By Staff Reporter
Realising that in many African countries violence against women and girls continue to be rooted in the widely accepted social norms that too often contribute to gender inequality, including male entitlement, domination and control over the bodies of women, a Liberian women and youth activist has recently urged everyone to fight for gender equality.
According to Oxfam’s research from 12 countries across Africa, Latin America and the Caribbean and the Pacific, one in three women will experience physical or sexual violence in her lifetime. Whilst there is no single cause for such violence, some of the strongest and most consistent factors are harmful social norms that contribute to gender inequality.
“These norms are based on shared beliefs and expectations about how people should behave. They include male entitlement, domination and control over the bodies of women and girls, and rigid gender roles,” the research reveals.
Miatta Darwolor is the Founder and Executive Director of Sister Aid Liberia, a women-led non-governmental organization that promotes young women and girls’ rights in political participation and leadership.
The organisation is committed to prevent violence against women and girls and advocates for women-friendly policies and laws.
A women-led non-governmental organization also promotes rights advocacy and empowerment, research and policy engagements, and leadership and capacity building, mainly targeting women and girls across Liberia.
It has been learnt that Darwolor grew up in a poor family that was deeply rooted in tradition but fortunately her education opened her up to discussions on gender equality within her family where they agreed to respect and value the rights of girls and boys equally.
“Some of my sisters and aunties were members of the ‘Sande Society’, where female genital mutilation (FGM) is practiced. Fortunately, I escaped the initiation but that also meant I faced discrimination.
“I depended on scholarship programmes to attend school. When I was in high school, I managed to support my mother to go to school with my income from part-time work. Since then, I have worked with several women’s organizations to raise awareness on women’s rights and the health implications of FGM. When I advocate for women’s rights, I am standing up for the rights of my sisters, mothers and daughters. My life experiences have strengthened my resilience and fortitude,” said Darwolor.
Through information from workshops,she highlighted, her family decided to never again ‘initiate’ girls through practices such as FGM, but rather promote girls’ education.
Darwolor further explained that poverty and patriarchal system are the root causes of violence against women and girls in Liberia as she stressed the need to empower women in Africa to stand up for their rights and take up leadership positions in all spheres of life so as to solve many societal issues.

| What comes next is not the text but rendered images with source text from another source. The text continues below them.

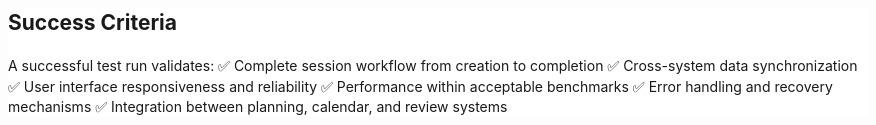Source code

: ## Success Criteria

A successful test run validates:
✅ Complete session workflow from creation to completion
✅ Cross-system data synchronization
✅ User interface responsiveness and reliability
✅ Performance within acceptable benchmarks
✅ Error handling and recovery mechanisms
✅ Integration between planning, calendar, and review systems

“There is also a need to bridge the gap between the young and older generations. We are not in competition and are equally relevant to the fight for gender equality in Liberia.
“Advocating for gender equality should not only be the responsibility of women’s rights organizations; it is everybody’s responsibility to take action. More men need to realize that women’s rights are human rights, promote positive masculinity and discourage negative social norms, whether at home or work.”
The African Development Report(ARD) has it that instrumentally, achieving gender equality would have numerous economic and social benefits for women, their children and for society as a whole though it also highlights that despite the numerous merits of achieving a gender equal society, men and women are far from being equal in Africa.
“Achieving equality between men and women has both intrinsic and instrumental significance. Intrinsically, women, like men, have a right to justice in all societies. Denying 50% of Africa’s population from their deserved justice and the opportunity to contribute to economic and social development impacts the continent as a whole,”ADR underscores.
Sister Aid Liberia is now working with other women’s organizations to push for the signing of the FGM bill into law in Liberia.
It is being supported by UN Women in as much as its participation in training on women’s political participation is concerned, following which they stepped it down to 50 women political aspirants and CSOs.